• **Data**:
━━━━━━━━━━━━━━━━

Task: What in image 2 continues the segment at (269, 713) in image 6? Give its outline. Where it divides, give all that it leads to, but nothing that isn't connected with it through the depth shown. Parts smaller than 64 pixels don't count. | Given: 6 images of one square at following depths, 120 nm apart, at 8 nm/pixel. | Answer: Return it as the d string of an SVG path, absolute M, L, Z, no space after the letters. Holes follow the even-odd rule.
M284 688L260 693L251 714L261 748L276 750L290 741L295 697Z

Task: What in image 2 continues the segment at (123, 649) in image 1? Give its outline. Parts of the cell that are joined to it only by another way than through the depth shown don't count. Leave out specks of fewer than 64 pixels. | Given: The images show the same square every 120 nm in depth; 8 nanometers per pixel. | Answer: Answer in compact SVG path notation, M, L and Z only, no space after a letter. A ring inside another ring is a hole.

━━━━━━━━━━━━━━━━

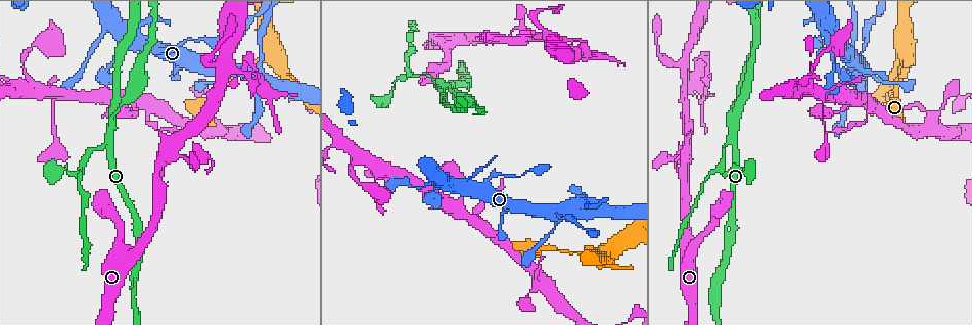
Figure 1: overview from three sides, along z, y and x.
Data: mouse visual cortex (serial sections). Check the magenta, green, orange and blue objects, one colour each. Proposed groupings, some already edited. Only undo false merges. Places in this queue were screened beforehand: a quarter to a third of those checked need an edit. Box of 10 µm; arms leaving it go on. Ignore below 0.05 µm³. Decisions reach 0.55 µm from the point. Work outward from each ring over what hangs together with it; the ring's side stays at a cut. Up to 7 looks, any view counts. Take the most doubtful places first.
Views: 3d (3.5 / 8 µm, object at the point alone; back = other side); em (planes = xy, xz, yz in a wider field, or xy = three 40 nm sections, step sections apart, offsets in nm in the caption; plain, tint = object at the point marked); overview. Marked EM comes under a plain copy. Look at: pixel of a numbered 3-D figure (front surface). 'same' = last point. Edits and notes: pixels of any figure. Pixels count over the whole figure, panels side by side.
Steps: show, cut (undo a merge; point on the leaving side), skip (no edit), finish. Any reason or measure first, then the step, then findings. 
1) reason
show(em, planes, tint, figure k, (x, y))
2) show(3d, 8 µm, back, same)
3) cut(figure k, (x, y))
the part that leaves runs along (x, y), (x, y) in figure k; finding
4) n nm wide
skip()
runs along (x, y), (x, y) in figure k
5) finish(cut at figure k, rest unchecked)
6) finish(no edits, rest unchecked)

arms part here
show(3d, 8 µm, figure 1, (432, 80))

━━━━━━━━━━━━━━━━

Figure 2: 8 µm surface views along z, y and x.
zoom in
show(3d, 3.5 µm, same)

━━━━━━━━━━━━━━━━

• **Your objective**:
All that is needed is the exact run of lines above from the line containing "Task: What in image 2 continues the segment at (269, 713)" through the line containing "Task: What in image 2 continues the segment at (123, 649)", both of them included.

• **Output**:
Task: What in image 2 continues the segment at (269, 713) in image 6? Give its outline. Where it divides, give all that it leads to, but nothing that isn't connected with it through the depth shown. Parts smaller than 64 pixels don't count. | Given: 6 images of one square at following depths, 120 nm apart, at 8 nm/pixel. | Answer: Return it as the d string of an SVG path, absolute M, L, Z, no space after the letters. Holes follow the even-odd rule.
M284 688L260 693L251 714L261 748L276 750L290 741L295 697Z

Task: What in image 2 continues the segment at (123, 649) in image 1? Give its outline. Parts of the cell that are joined to it only by another way than through the depth shown don't count. Leave out specks of fewer than 64 pixels. | Given: The images show the same square every 120 nm in depth; 8 nanometers per pixel. | Answer: Answer in compact SVG path notation, M, L and Z only, no space after a letter. A ring inside another ring is a hole.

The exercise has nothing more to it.